Bulgaria lengthens list of people subject to checks for links to communist-era State Security
Bulgaria’s National Assembly has approved the second and final reading of amendments to the law on the Dossier Commission, to lengthen the list of people subject to checking for links to the country’s communist-era secret services State Security and the military intelligence division of the Bulgarian People’s Army
The 2006 law empowers the Dossier Commission to investigate the records to establish whether people in various walks of public life worked for Bulgaria’s communist-era secret services, and announce their names.

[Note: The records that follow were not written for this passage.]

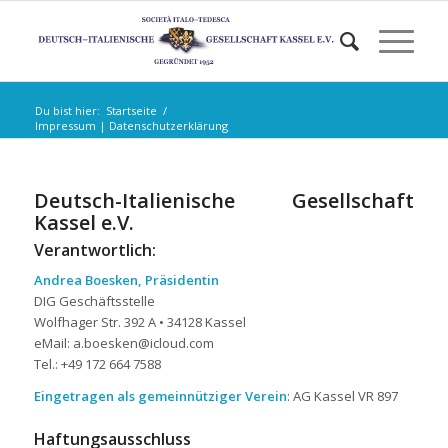
Du bist hier:
Startseite
/
Impressum | Datenschutzerklärung
Deutsch-Italienische Gesellschaft
Kassel e.V.
Verantwortlich:
Andrea Boesken, Präsidentin
DIG Geschäftsstelle
Wolfhager Str. 392 A • 34128 Kassel
eMail: a.boesken@icloud.com
Tel.: +49 172 664 7588
Eingetragen als gemeinnütziger Verein
: AG Kassel VR 897
Haftungsausschluss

In its first 10 years, it has disclosed more than 12 000 names. In Bulgaria, lustration is not legal so the only consequence for those announced is that the public knows who they are.
Now subject to checking will be regional mayors, their deputies, secretaries of regional administrations, mayors of smaller settlements, as well as members of court panels, and directors of departments and chief secretaries at statutory regulators including the Communications Regulation Commission, Consumer Protection Commission, Financial Supervision Commission and the Energy and Water Regulatory Commission.
An explanatory memorandum regarding the amendments, tabled by GERB MP Metodi Andreev and Reformist Bloc MPs Petar Slavov and Martin Dimitrov, said that more than 25 years after the beginning of Bulgaria’s transition to democracy, there remained people in senior positions of authority and public officials who remained outside the scope of the Dossier Commission legislation.
The amendments were supported by Dossier Commission head Evtim Kostadinov. In debate, they were opposed by Bulgarian Socialist Party and some nationalist MPs.
Approval of the amendments, on January 25, was one of the final acts of Bulgaria’s 43rd National Assembly before its dissolution to make way for early parliamentary elections to be held on March 26 2017.